Instruction:
Reproduce, word for word, the text of the items from the line containing "Çocuğu Olan Öğretmenlere" down to the line containing "További termékek a k", including both of those lines. Leave the picture lines out of your answer.
:: Supplied information
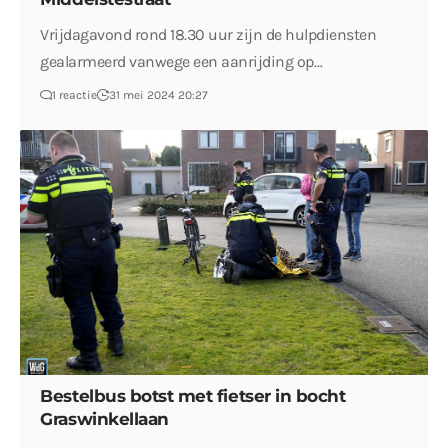
Vrijdagavond rond 18.30 uur zijn de hulpdiensten
gealarmeerd vanwege een aanrijding op…
1 reactie
31 mei 2024 20:27
Bestelbus botst met fietser in bocht
Graswinkellaan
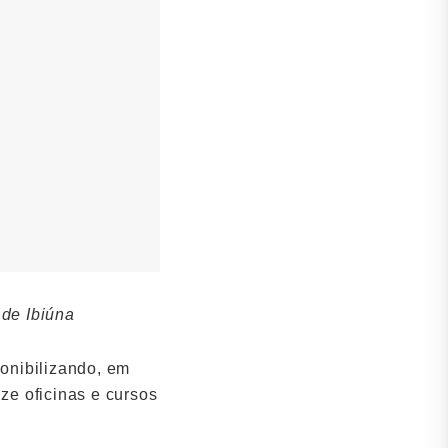
 de Ibiúna
ponibilizando, em
ze oficinas e cursos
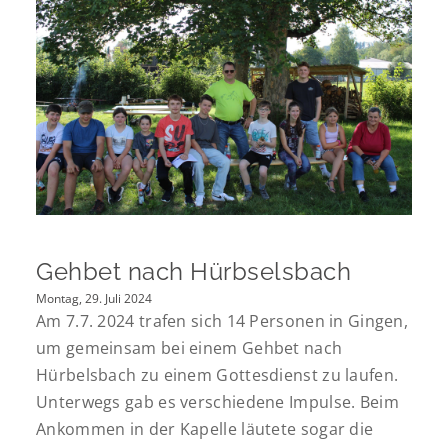
Gehbet nach Hürbselsbach
Montag, 29. Juli 2024
Am 7.7. 2024 trafen sich 14 Personen in Gingen,
um gemeinsam bei einem Gehbet nach
Hürbelsbach zu einem Gottesdienst zu laufen.
Unterwegs gab es verschiedene Impulse. Beim
Ankommen in der Kapelle läutete sogar die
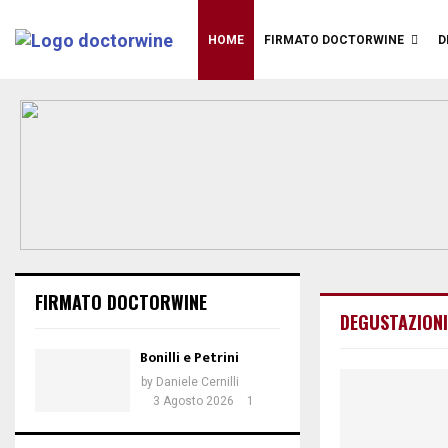
HOME
FIRMATO DOCTORWINE
D
FIRMATO DOCTORWINE
DEGUSTAZIONI
Bonilli e Petrini
by
Daniele Cernilli
3 Agosto 2026
1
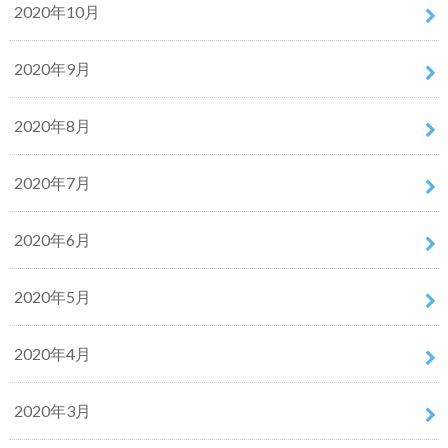
2020年10月
2020年9月
2020年8月
2020年7月
2020年6月
2020年5月
2020年4月
2020年3月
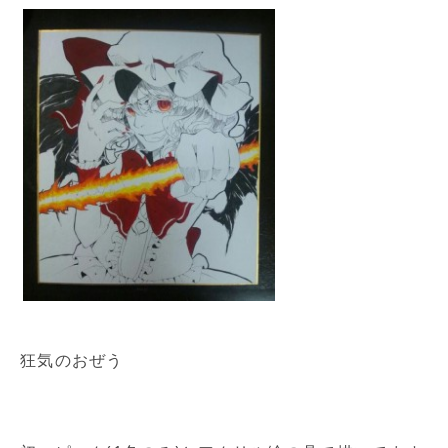
狂気のおぜう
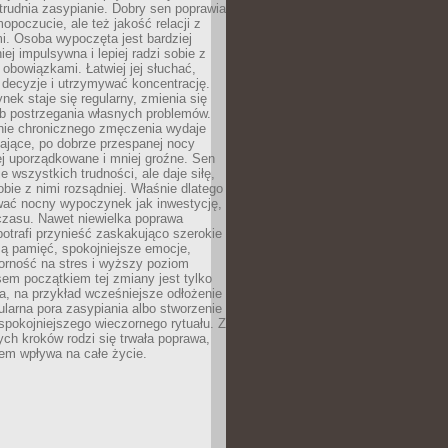
rudnia zasypianie. Dobry sen poprawia
mopoczucie, ale też jakość relacji z
i. Osoba wypoczęta jest bardziej
iej impulsywna i lepiej radzi sobie z
obowiązkami. Łatwiej jej słuchać,
decyzje i utrzymywać koncentrację.
ek staje się regularny, zmienia się
b postrzegania własnych problemów.
anie chronicznego zmęczenia wydaje
zające, po dobrze przespanej nocy
j uporządkowane i mniej groźne. Sen
e wszystkich trudności, ale daje siłę,
obie z nimi rozsądniej. Właśnie dlatego
wać nocny wypoczynek jak inwestycję,
 czasu. Nawet niewielka poprawa
potrafi przynieść zaskakująco szerokie
zą pamięć, spokojniejsze emocje,
orność na stres i wyższy poziom
sem początkiem tej zmiany jest tylko
a, na przykład wcześniejsze odłożenie
gularna pora zasypiania albo stworzenie
spokojniejszego wieczornego rytuału. Z
ych kroków rodzi się trwała poprawa,
em wpływa na całe życie.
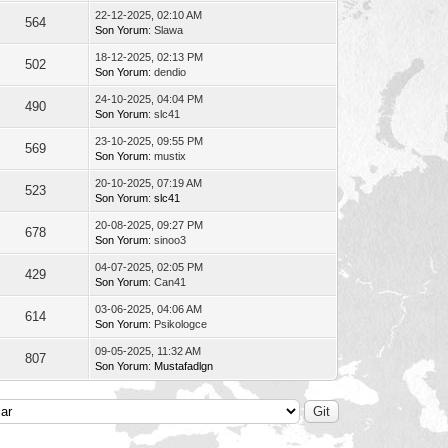
22-12-2025, 02:10 AM
564
Son Yorum
: Slawa
18-12-2025, 02:13 PM
502
Son Yorum
: dendio
24-10-2025, 04:04 PM
490
Son Yorum
: slc41
23-10-2025, 09:55 PM
569
Son Yorum
: mustix
20-10-2025, 07:19 AM
523
Son Yorum
:
slc41
20-08-2025, 09:27 PM
678
Son Yorum
: sinoo3
04-07-2025, 02:05 PM
429
Son Yorum
: Can41
03-06-2025, 04:06 AM
614
Son Yorum
: Psikologce
09-05-2025, 11:32 AM
807
Son Yorum
:
Mustafadlgn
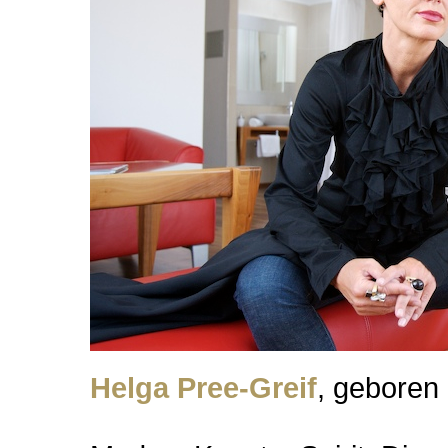
Helga Pree-Greif
, geboren 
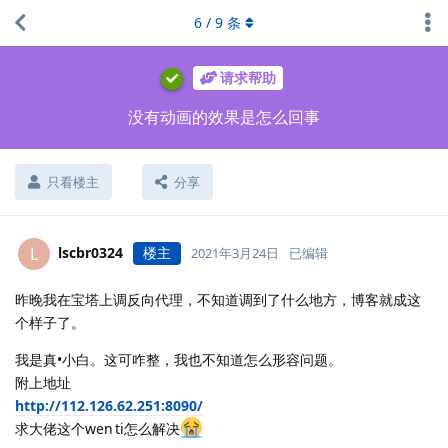
6
/
9
条
请求帮助
没有动画的效果是怎么回事
只看楼主
分享
lscbr0324
楼主
L
2021年3月24日
已编辑
昨晚我在宝塔上调反向代理，不知道调到了什么地方，博客就成这
个样子了。
我是真•小白。这可咋整，我也不知道怎么形容问题。
附上地址
http://112.126.62.251:8090/
求大佬这个wen ti怎么解决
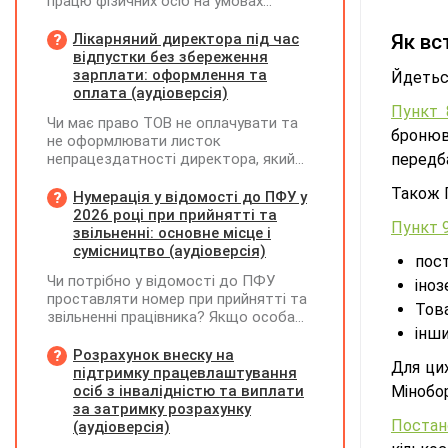
працю фізичних осіб на умовах
трудового договору (контракту) або
на інших умовах, передбачених
Лікарняний директора під час
Як вс
законодавством, Додаток Д1/
відпустки без збереження
Додаток ФІЗ-Д1 за відповідний
зарплати: оформлення та
Йдетьс
період не подається
оплата (аудіоверсія)
Пункт
Чи має право ТОВ не оплачувати та
бронюв
не оформлювати листок
непрацездатності директора, який
передб
перебуває у відпустці без
Також 
збереження заробітної плати під час
Нумерація у відомості до ПФУ у
призупинення діяльності
2026 році при прийнятті та
Пункт 
підприємства?
звільненні: основне місце і
сумісництво (аудіоверсія)
пос
Чи потрібно у відомості до ПФУ
іноз
проставляти номер при прийнятті та
Тов
звільненні працівника? Якщо особа
інши
одночасно працювала за основним
місцем роботи та за сумісництвом,
Розрахунок внеску на
Для ци
чи рахується це як два роботодавці?
підтримку працевлаштування
осіб з інвалідністю та виплати
Мінобо
за затримку розрахунку
Поста
(аудіоверсія)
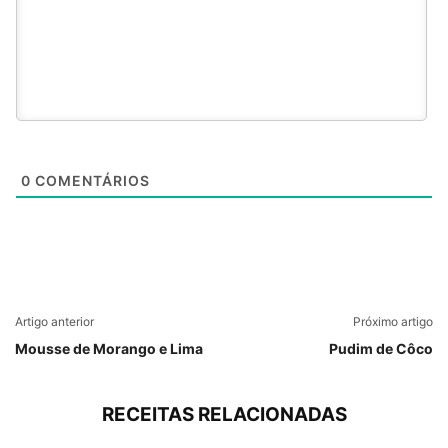
0
COMENTÁRIOS
Artigo anterior
Próximo artigo
Mousse de Morango e Lima
Pudim de Côco
RECEITAS RELACIONADAS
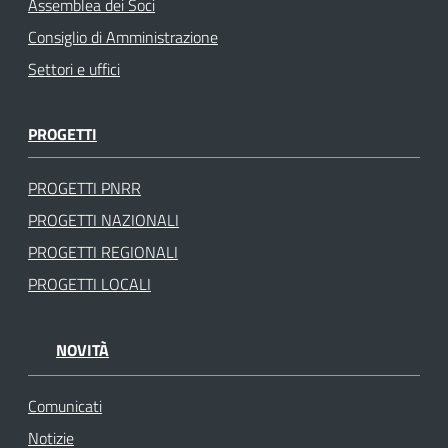
Assemblea dei Soci
Consiglio di Amministrazione
Settori e uffici
PROGETTI
PROGETTI PNRR
PROGETTI NAZIONALI
PROGETTI REGIONALI
PROGETTI LOCALI
NOVITÀ
Comunicati
Notizie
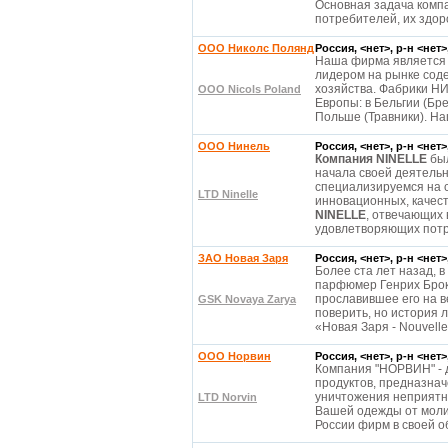
Основная задача комп
потребителей, их здор
OOO Николс Полянд
Россия, <нет>, р-н <нет
Наша фирма является
лидером на рынке сод
хозяйства. Фабрики Н
OOO Nicols Poland
Европы: в Бельгии (Бре
Польше (Травники). Н
OOO Нинель
Россия, <нет>, р-н <нет
Компания NINELLE
был
начала своей деятельн
специализируемся на 
LTD Ninelle
инновационных, качес
NINELLE
, отвечающих
удовлетворяющих пот
ЗАО Новая Заря
Россия, <нет>, р-н <нет
Более ста лет назад, 
парфюмер Генрих Брок
прославившее его на в
GSK Novaya Zarya
поверить, но история
«Новая Заря - Nouvelle
OOO Норвин
Россия, <нет>, р-н <нет
Компания "НОРВИН" - 
продуктов, предназнач
уничтожения неприятн
LTD Norvin
Вашей одежды от моли
России фирм в своей о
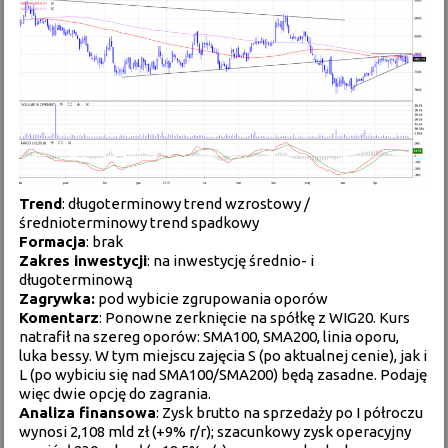
Trend
: długoterminowy trend wzrostowy /
średnioterminowy trend spadkowy
Formacja
: brak
Zakres inwestycji
: na inwestycję średnio- i
długoterminową
Zagrywka:
pod wybicie zgrupowania oporów
Komentarz
: Ponowne zerknięcie na spółkę z WIG20. Kurs
natrafił na szereg oporów: SMA100, SMA200, linia oporu,
luka bessy. W tym miejscu zajęcia S (po aktualnej cenie), jak i
L (po wybiciu się nad SMA100/SMA200) będą zasadne. Podaję
więc dwie opcję do zagrania.
Analiza finansowa
: Zysk brutto na sprzedaży po I półroczu
wynosi 2,108 mld zł (+9% r/r); szacunkowy zysk operacyjny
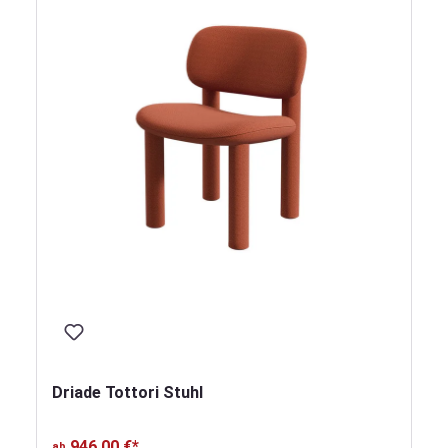
Driade Tottori Stuhl
946,00 €*
ab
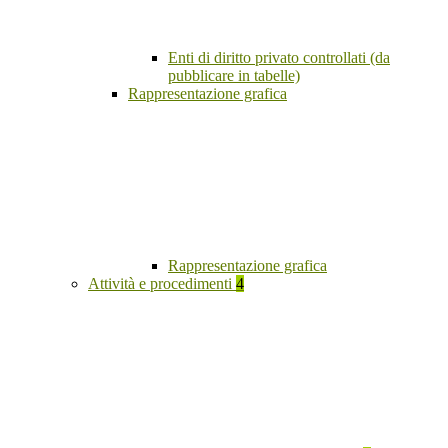
Enti di diritto privato controllati (da
pubblicare in tabelle)
Rappresentazione grafica
Rappresentazione grafica
Attività e procedimenti
4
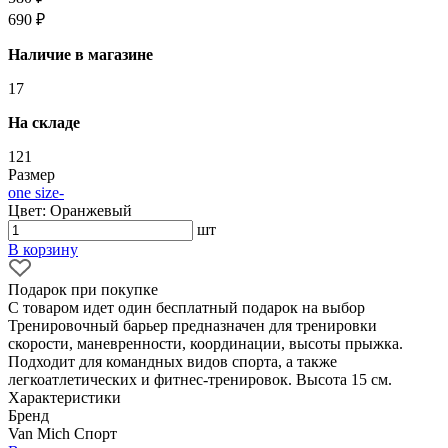
690 ₽
Наличие в магазине
17
На складе
121
Размер
one size
-
Цвет: Оранжевый
шт
В корзину
Подарок при покупке
С товаром идет один бесплатный подарок на выбор
Тренировочный барьер предназначен для тренировки
скорости, маневренности, координации, высоты прыжка.
Подходит для командных видов спорта, а также
легкоатлетических и фитнес-тренировок. Высота 15 см.
Характеристики
Бренд
Van Mich Спорт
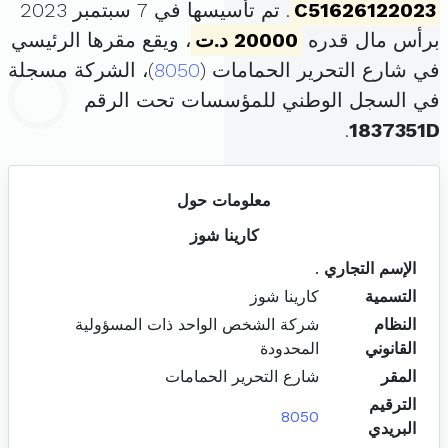
C51626122023
. تم تأسيسها في 7 سبتمبر 2023
برأس مال قدره
20000 د.ت
، ويقع مقرها الرئيسي
في شارع التحرير الحمامات (
8050
)، الشركة مسجلة
في السجل الوطني للمؤسسات تحت الرقم
.
1837351D
معلومات حول
كارينا شوز
الإسم التجاري
.
التسمية
كارينا شوز
النظام
شركة الشخص الواحد ذات المسؤولية
القانوني
المحدودة
المقر
شارع التحرير الحمامات
الترقيم
8050
البريدي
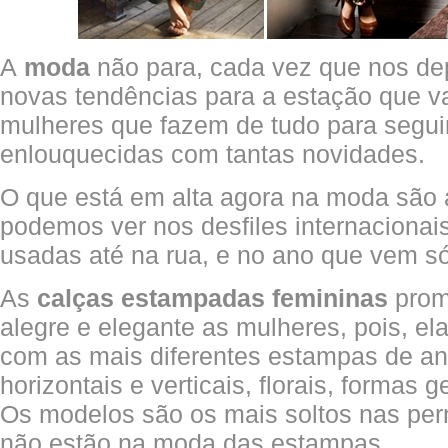
A
moda
não para, cada vez que nos de
novas tendências para a estação que v
mulheres que fazem de tudo para segui
enlouquecidas com tantas novidades.
O que está em alta agora na moda são 
podemos ver nos desfiles internacionai
usadas até na rua, e no ano que vem só
As
calças estampadas femininas
prom
alegre e elegante as mulheres, pois, el
com as mais diferentes estampas de anim
horizontais e verticais, florais, formas 
Os modelos são os mais soltos nas per
não estão na moda das estampas.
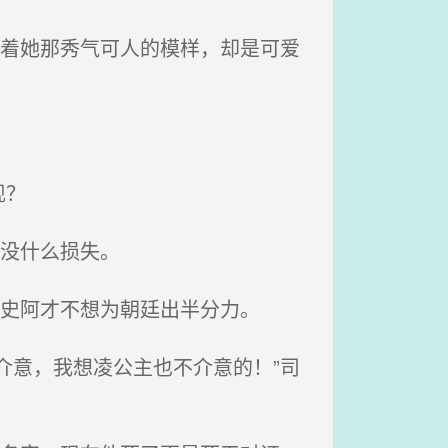
合着她那秀气可人的模样，却是可爱
现？
没什么损失。
。史阿才不想为朝廷出半分力。
介意，我想凌公主也不介意的！”司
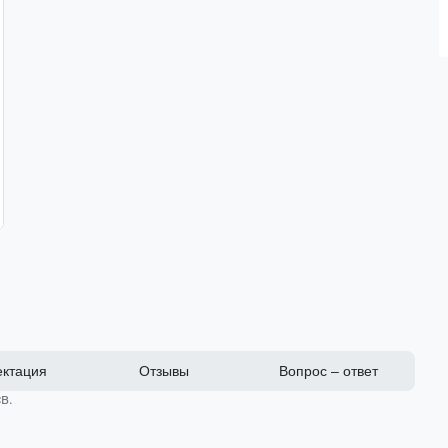
ктация
Отзывы
Вопрос – ответ
в.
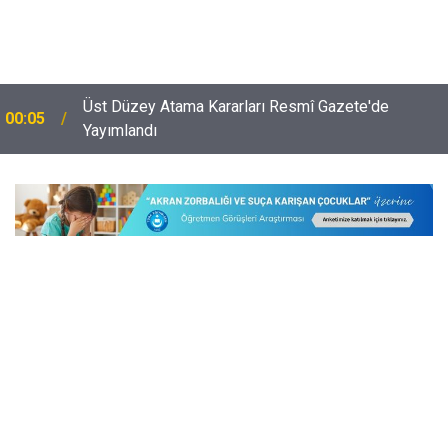
Çocuğu Olan Öğretmenlere Sene Başı Seminerleri
23:54
İçin Kötü Haber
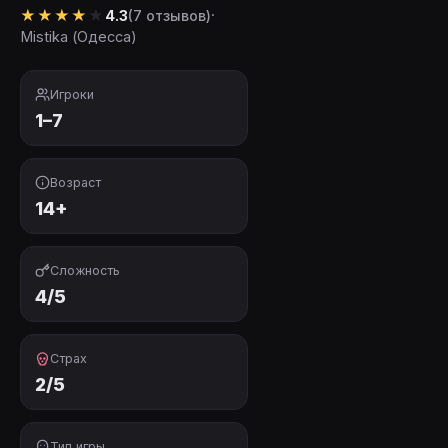
★
★
★
★
★
·
4.3
(7 отзывов)
Mistika (Одесса)
Игроки
1–7
Возраст
14+
Сложность
4/5
Страх
2/5
Тип игры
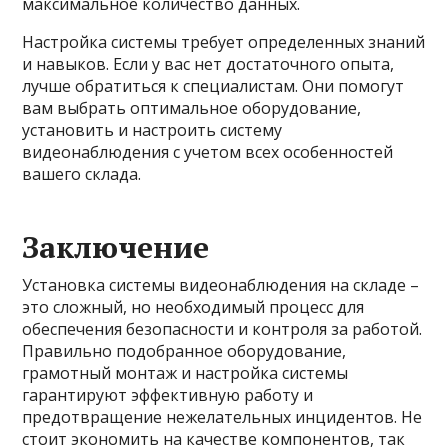
максимальное количество данных.
Настройка системы требует определенных знаний
и навыков. Если у вас нет достаточного опыта,
лучше обратиться к специалистам. Они помогут
вам выбрать оптимальное оборудование,
установить и настроить систему
видеонаблюдения с учетом всех особенностей
вашего склада.
Заключение
Установка системы видеонаблюдения на складе –
это сложный, но необходимый процесс для
обеспечения безопасности и контроля за работой.
Правильно подобранное оборудование,
грамотный монтаж и настройка системы
гарантируют эффективную работу и
предотвращение нежелательных инцидентов. Не
стоит экономить на качестве компонентов, так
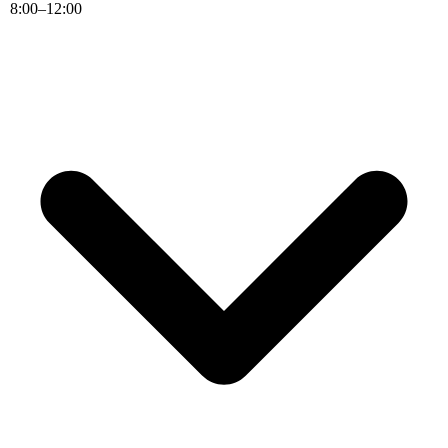
8
:
00
–
12
:
00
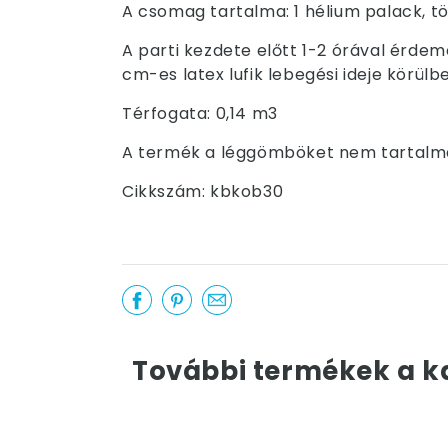
A csomag tartalma: 1 hélium palack, tö
A parti kezdete előtt 1-2 órával érdeme
cm-es latex lufik lebegési ideje körülbe
Térfogata: 0,14 m3
A termék a léggömböket nem tartalm
Cikkszám: kbkob30
További termékek a k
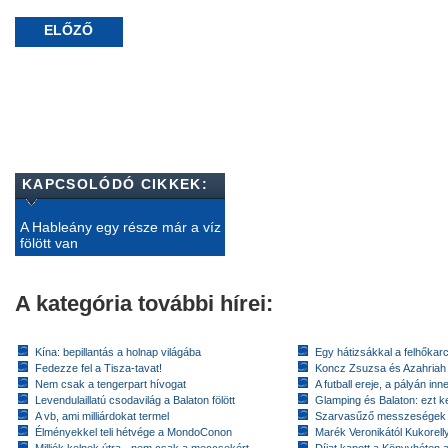
ELŐZŐ
KAPCSOLÓDÓ CIKKEK:
A Hableány egy része már a víz
fölött van
A kategória további hírei:
Kína: bepillantás a holnap világába
Egy hátizsákkal a felhőkarc
Fedezze fel a Tisza-tavat!
Koncz Zsuzsa és Azahriah
Nem csak a tengerpart hívogat
A futball ereje, a pályán inn
Levendulaillatú csodavilág a Balaton fölött
Glamping és Balaton: ezt ke
A vb, ami milliárdokat termel
Szarvasűző messzeségek
Élményekkel teli hétvége a MondoConon
Marék Veronikától Kukorell
Milliók kelnek útra - nem csak a meccsekért
Díjat kapott a Könyvhéten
::::
Answer space:
Çocuğu Olan Öğretmenlere Sene Başı Seminerleri
23:54
İçin Kötü Haber
★
★
★
★
★
·
4.3
(7 отзывов)
Mistika (Одесса)
Игроки
1–7
Возраст
14+
Сложность
4/5
Страх
2/5
Тип игры
максимальное количество данных.
Настройка системы требует определенных знаний
и навыков. Если у вас нет достаточного опыта,
лучше обратиться к специалистам. Они помогут
вам выбрать оптимальное оборудование,
установить и настроить систему
видеонаблюдения с учетом всех особенностей
вашего склада.
Заключение
Установка системы видеонаблюдения на складе –
это сложный, но необходимый процесс для
обеспечения безопасности и контроля за работой.
Правильно подобранное оборудование,
грамотный монтаж и настройка системы
гарантируют эффективную работу и
предотвращение нежелательных инцидентов. Не
стоит экономить на качестве компонентов, так
8
:
00
–
12
:
00
A csomag tartalma: 1 hélium palack, tö
A parti kezdete előtt 1-2 órával érdeme
cm-es latex lufik lebegési ideje körülbe
Térfogata: 0,14 m3
A termék a léggömböket nem tartalm
Cikkszám: kbkob30
További termékek a k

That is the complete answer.